Figure 17 showcases the model’s ability to detect wear defects. Unlike other defects, wear defects exhibit less distinct features, making them challenging for YOLOv8 to identify. However, LGR-Net, leveraging the CBAM, accurately detected these defects. The visualization results clearly demonstrate the superior detection performance of the proposed LGR-Net network. Compared to the YOLOv8 algorithm, LGR-Net identified more defects with higher accuracy, provided more precise localization, and achieved significantly higher confidence levels in detection boxes. These visual results robustly validate the feasibility of the proposed LGR-Net model.
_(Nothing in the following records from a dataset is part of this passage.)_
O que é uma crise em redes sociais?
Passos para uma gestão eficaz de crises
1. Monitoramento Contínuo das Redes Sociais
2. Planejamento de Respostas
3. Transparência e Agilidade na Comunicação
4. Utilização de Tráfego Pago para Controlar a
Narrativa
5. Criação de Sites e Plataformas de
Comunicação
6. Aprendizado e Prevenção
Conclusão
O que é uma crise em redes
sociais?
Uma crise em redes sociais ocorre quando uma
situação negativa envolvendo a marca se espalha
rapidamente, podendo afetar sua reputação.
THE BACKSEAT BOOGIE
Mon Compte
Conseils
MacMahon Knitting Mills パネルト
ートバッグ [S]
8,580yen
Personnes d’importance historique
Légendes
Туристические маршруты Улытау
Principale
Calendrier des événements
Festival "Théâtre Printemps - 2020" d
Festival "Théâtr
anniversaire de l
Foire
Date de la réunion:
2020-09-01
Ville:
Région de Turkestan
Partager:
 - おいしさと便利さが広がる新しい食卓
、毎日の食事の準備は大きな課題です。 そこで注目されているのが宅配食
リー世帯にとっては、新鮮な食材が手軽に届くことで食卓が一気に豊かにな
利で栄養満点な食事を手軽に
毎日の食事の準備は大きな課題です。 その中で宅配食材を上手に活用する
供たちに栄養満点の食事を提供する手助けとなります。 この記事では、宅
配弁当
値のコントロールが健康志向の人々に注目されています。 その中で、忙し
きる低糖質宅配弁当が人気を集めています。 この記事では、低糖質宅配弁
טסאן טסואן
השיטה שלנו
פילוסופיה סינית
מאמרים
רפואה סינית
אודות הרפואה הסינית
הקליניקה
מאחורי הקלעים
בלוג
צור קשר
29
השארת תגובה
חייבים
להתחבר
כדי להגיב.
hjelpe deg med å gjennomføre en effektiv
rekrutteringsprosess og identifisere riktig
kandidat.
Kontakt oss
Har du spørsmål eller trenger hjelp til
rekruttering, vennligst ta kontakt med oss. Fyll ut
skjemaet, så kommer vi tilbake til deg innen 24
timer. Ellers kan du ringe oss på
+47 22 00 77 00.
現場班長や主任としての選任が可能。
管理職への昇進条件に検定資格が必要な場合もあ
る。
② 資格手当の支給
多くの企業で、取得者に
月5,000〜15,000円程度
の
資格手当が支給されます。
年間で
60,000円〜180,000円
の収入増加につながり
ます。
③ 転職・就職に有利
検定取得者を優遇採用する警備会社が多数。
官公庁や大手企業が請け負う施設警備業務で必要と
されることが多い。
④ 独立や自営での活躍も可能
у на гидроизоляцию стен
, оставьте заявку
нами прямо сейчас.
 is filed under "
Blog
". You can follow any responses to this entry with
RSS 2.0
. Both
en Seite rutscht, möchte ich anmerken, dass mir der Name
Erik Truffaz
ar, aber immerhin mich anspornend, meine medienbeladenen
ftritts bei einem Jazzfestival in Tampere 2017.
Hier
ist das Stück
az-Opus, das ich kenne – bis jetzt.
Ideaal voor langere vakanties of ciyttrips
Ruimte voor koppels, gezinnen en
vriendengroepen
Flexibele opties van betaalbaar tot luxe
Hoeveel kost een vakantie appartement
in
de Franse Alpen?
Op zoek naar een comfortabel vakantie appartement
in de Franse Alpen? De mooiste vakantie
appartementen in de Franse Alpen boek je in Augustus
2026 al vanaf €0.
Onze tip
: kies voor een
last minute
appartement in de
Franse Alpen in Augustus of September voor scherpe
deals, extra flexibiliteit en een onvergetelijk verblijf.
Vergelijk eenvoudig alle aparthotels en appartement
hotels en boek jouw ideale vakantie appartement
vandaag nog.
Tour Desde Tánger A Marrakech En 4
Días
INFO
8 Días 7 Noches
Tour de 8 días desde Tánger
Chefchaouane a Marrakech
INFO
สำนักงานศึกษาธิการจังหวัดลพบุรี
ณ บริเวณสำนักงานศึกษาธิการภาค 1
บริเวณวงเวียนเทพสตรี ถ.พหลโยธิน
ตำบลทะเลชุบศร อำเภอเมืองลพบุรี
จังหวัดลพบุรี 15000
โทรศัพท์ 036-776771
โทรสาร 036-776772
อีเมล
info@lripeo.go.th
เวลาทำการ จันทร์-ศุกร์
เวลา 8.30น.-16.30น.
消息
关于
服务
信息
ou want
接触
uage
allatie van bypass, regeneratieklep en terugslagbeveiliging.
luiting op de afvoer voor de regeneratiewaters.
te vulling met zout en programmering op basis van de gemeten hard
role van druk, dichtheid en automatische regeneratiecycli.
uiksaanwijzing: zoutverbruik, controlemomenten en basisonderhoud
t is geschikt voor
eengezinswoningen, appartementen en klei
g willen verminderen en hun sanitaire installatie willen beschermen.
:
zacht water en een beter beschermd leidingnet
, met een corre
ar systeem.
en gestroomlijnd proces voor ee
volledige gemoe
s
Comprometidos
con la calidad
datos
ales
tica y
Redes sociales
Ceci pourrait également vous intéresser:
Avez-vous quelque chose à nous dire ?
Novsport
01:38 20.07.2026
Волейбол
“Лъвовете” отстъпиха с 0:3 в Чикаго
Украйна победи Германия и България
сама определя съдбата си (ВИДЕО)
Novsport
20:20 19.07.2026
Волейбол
4.7. Performance Analysis in Practical Applications
As shown in
Figure 18, on a low-computing-power device equipped with an Intel Core i3-6006U CPU (2.00 GHz, 4 GB RAM), LGR-Net achieved an inference speed of 124 FPS (including preprocessing and postprocessing), significantly surpassing YOLOv8n’s 86 FPS, representing a 44% improvement in inference speed. Additionally, LGR-Net’s computational complexity was 5.7 GFLOPs, which was 29.6% lower than YOLOv8n’s 8.1 GFLOPs and 3.01M parameters, demonstrating its greater deployment flexibility on resource-constrained devices. In real-world industrial scenarios, detection accuracy can be affected in environments with significant lighting variations. However, LGR-Net exhibits strong robustness against noise interference, even when Gaussian noise is added. These results indicate that LGR-Net not only operates efficiently on low-computing-power devices but also adapts well to complex industrial environments, showcasing its potential for deployment in actual production lines. This provides an efficient and cost-effective solution for industrial defect detection.
5. Conclusions
This paper proposes a lightweight rail base plate defect detection network (LGR-Net) based on YOLOv8 to address the issue of low accuracy in small target defect detection for rail base plates. The method used in this paper, which incorporates MobileNetV3 as the backbone network and optimizes the neck network using GhostConv convolutional modules, significantly reduces the parameter count of the baseline model, thereby reducing the computational overhead. After the addition of the small object detection layer and the CBAM, the network’s detection accuracy for small defects in rail base plates improved. The experimental results indicated that the final parameter count of LGR-Net was 2,412,118, which represents a 31.4% reduction compared to the original YOLOv8n. The final mAP@0.5 of the model reached 99.4%, indicating a relative improvement of 2.1%. LGR-Net maintains high detection accuracy while significantly reducing the computational cost, providing a feasible solution for the practical deployment of small defect detection in rail base plates.